Monitoring et observabilite 28 min de lecture

Prometheus et Grafana

Architecture du monitoring

Architecture de monitoring sur Kubernetes :

+------------------------------------------------------------------+
|                    CLUSTER KUBERNETES                              |
|                                                                    |
|  +----------+  +----------+  +----------+  +----------+          |
|  | App Pod  |  | App Pod  |  | Keycloak |  | GitLab   |          |
|  | /metrics |  | /metrics |  | /metrics |  | /metrics |          |
|  +----+-----+  +----+-----+  +----+-----+  +----+-----+          |
|       |              |              |              |                |
|       +-------+------+-------+------+-------+------+              |
|               |              |              |                      |
|               v              v              v                      |
|       +----------------------------------------------+            |
|       |           PROMETHEUS (collecte)               |            |
|       |  - Scrape les endpoints /metrics              |            |
|       |  - Stocke les metriques (TSDB)                |            |
|       |  - Evalue les regles d'alerte                 |            |
|       +----------------------------------------------+            |
|               |                      |                             |
|               v                      v                             |
|       +----------------+    +------------------+                  |
|       | ALERTMANAGER   |    | GRAFANA          |                  |
|       | - Routes        |    | - Dashboards     |                  |
|       | - Email, Slack  |    | - Visualisation  |                  |
|       | - PagerDuty     |    | - Alertes visuelles|               |
|       +----------------+    +------------------+                  |
|                                                                    |
|       +----------------------------------------------+            |
|       |           LOKI (logs centralises)             |            |
|       |  - Collecte les logs de tous les pods         |            |
|       |  - Requetes LogQL                             |            |
|       |  - Integre dans Grafana                       |            |
|       +----------------------------------------------+            |
+------------------------------------------------------------------+

Deployer la stack monitoring avec Helm

# Installer kube-prometheus-stack (Prometheus + Grafana + Alertmanager)
helm repo add prometheus-community https://prometheus-community.github.io/helm-charts
helm repo update

helm install monitoring prometheus-community/kube-prometheus-stack \
  --namespace monitoring \
  --create-namespace \
  --set grafana.adminPassword="admin-password" \
  --set prometheus.prometheusSpec.retention=30d \
  --set prometheus.prometheusSpec.storageSpec.volumeClaimTemplate.spec.resources.requests.storage=50Gi

# Installer Loki pour les logs
helm repo add grafana https://grafana.github.io/helm-charts

helm install loki grafana/loki-stack \
  --namespace monitoring \
  --set promtail.enabled=true \
  --set loki.persistence.enabled=true

Metriques d'application (instrumentation)

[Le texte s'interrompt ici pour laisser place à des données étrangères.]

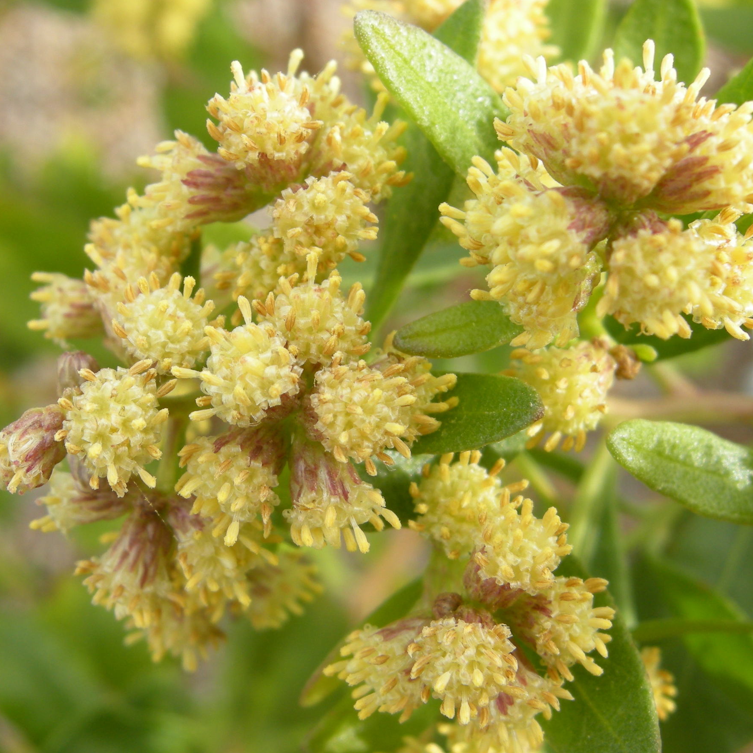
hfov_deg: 40.0
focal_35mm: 42
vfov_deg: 40.0
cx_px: 420
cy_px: 372
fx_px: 1034
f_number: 4.3
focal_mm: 7.5
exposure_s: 1/141
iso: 64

# Exposer des metriques dans votre application (Python + prometheus_client)
from prometheus_client import Counter, Histogram, start_http_server

# Definir les metriques
REQUEST_COUNT = Counter(
    'app_requests_total',
    'Total des requetes HTTP',
    ['method', 'endpoint', 'status']
)
REQUEST_LATENCY = Histogram(
    'app_request_duration_seconds',
    'Duree des requetes HTTP',
    ['method', 'endpoint']
)

# Instrumenter le code
@app.route('/api/users')
def get_users():
    with REQUEST_LATENCY.labels('GET', '/api/users').time():
        users = db.get_users()
        REQUEST_COUNT.labels('GET', '/api/users', '200').inc()
        return jsonify(users)

# Demarrer le serveur de metriques sur le port 9090
start_http_server(9090)  # Accessible sur /metrics
Les 4 Golden Signals de Google : Latence, trafic, erreurs, saturation. Ces 4 metriques suffisent pour surveiller n'importe quel service.